Balint Magyar did a difficult job - he collected, classified and commented in detail on the main criminal techniques used by the post-communist mafia state. They are, in principle, universal, and are used not only in Hungary, but also wherever one family disposes (disposed) of all national property: in the Russian Federation, in Azerbaijan, in Montenegro, or earlier - in Serbia, Macedonia, Croatia. Of course, this story is not identical to what is happening in the Russian Federation. But you can learn some lessons from it:

1) even the physical removal of the Godfather will not lead to the collapse of the regime - his place, perhaps, after some struggle, will be taken by the “heir” and everything will go further along the well-trodden track;
2) even a powerful economic crisis will not lead to an immediate fall of the regime, but only to its sluggish decomposition with many years of budget drying, price inflation and strengthening of the repressive apparatus - until the oligarchs launder and transfer most of their capital to a safe place;
3) until society has realized the collective responsibility for its future, such populist regimes will be reproduced again and again - and each time in an increasingly caricatured and sick form.

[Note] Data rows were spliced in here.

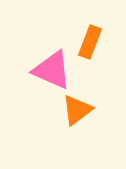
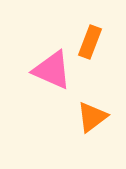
orange triangle: moved 15 px right, 7 px down
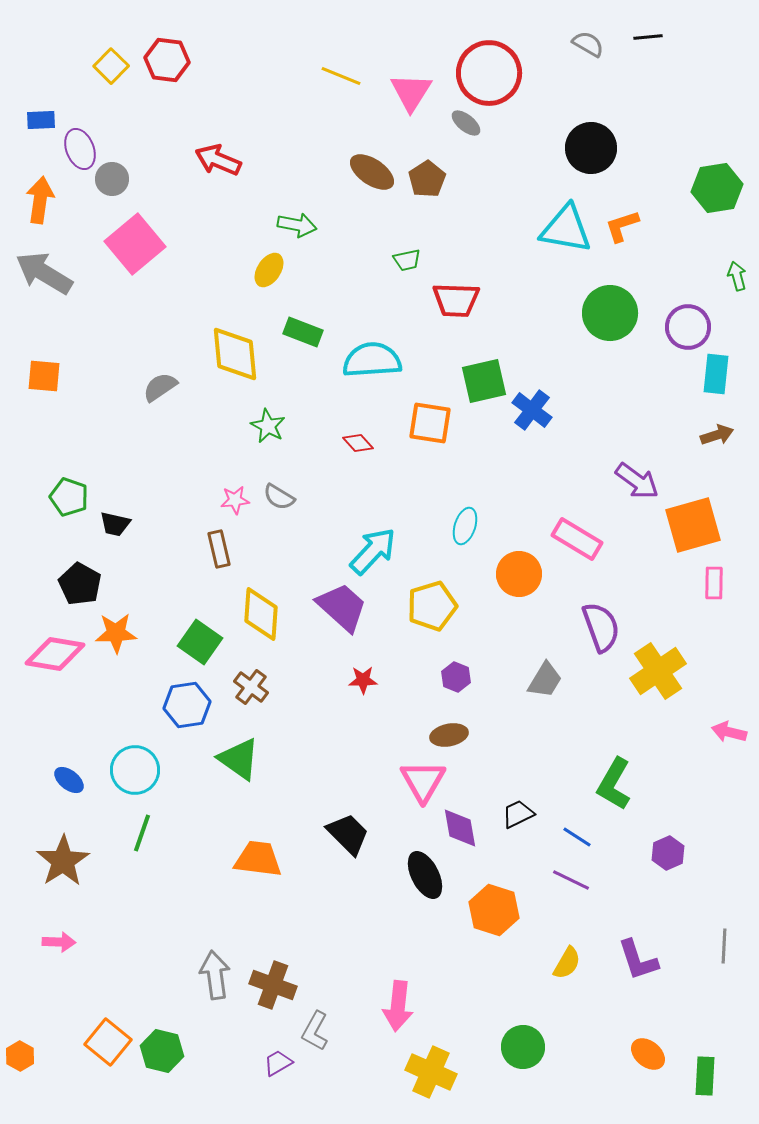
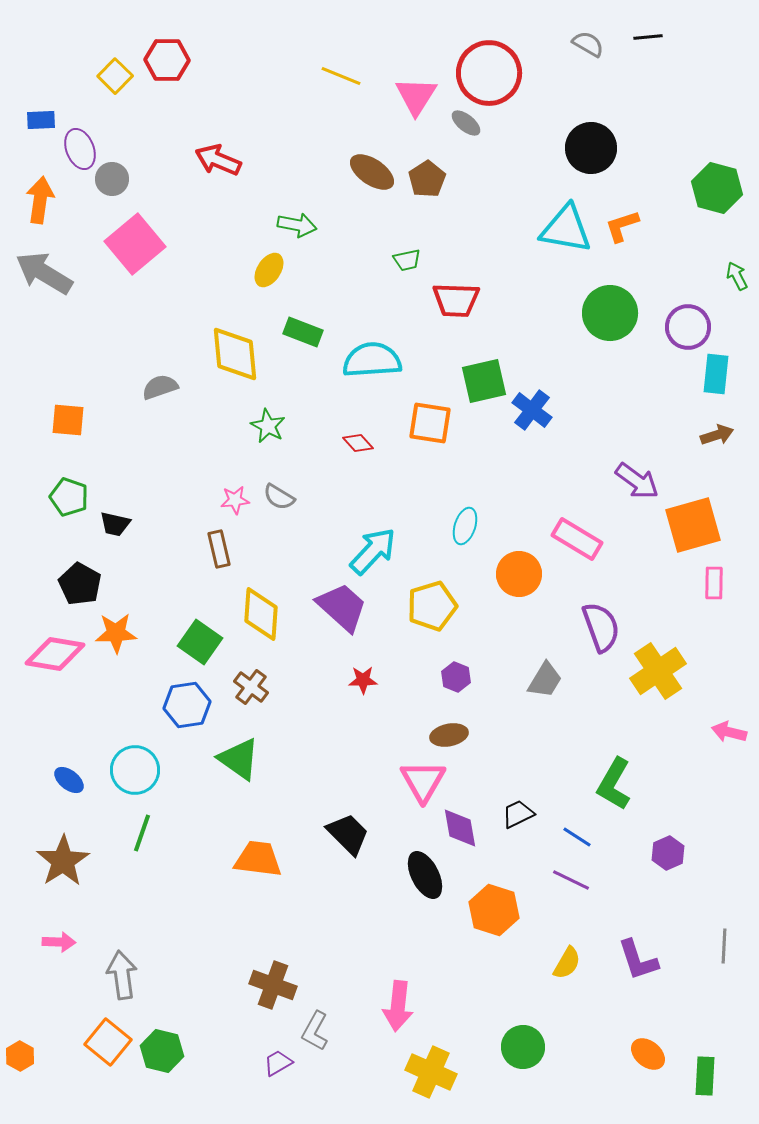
red hexagon at (167, 60): rotated 6 degrees counterclockwise
yellow square at (111, 66): moved 4 px right, 10 px down
pink triangle at (411, 92): moved 5 px right, 4 px down
green hexagon at (717, 188): rotated 24 degrees clockwise
green arrow at (737, 276): rotated 12 degrees counterclockwise
orange square at (44, 376): moved 24 px right, 44 px down
gray semicircle at (160, 387): rotated 15 degrees clockwise
gray arrow at (215, 975): moved 93 px left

So, in order for the Russian Federation to turn into Russia, free, prosperous and respected in the world, it will not be enough for fighters for national liberation to execute Kuzhuget, Ramzanka and old man Kabaev; It is not enough to put the personnel behind bars; it is not enough to deprive everyone of voting rights last years I consciously voted for them. This is about 5% of the total amount of work that needs to be done, everything else is much more difficult.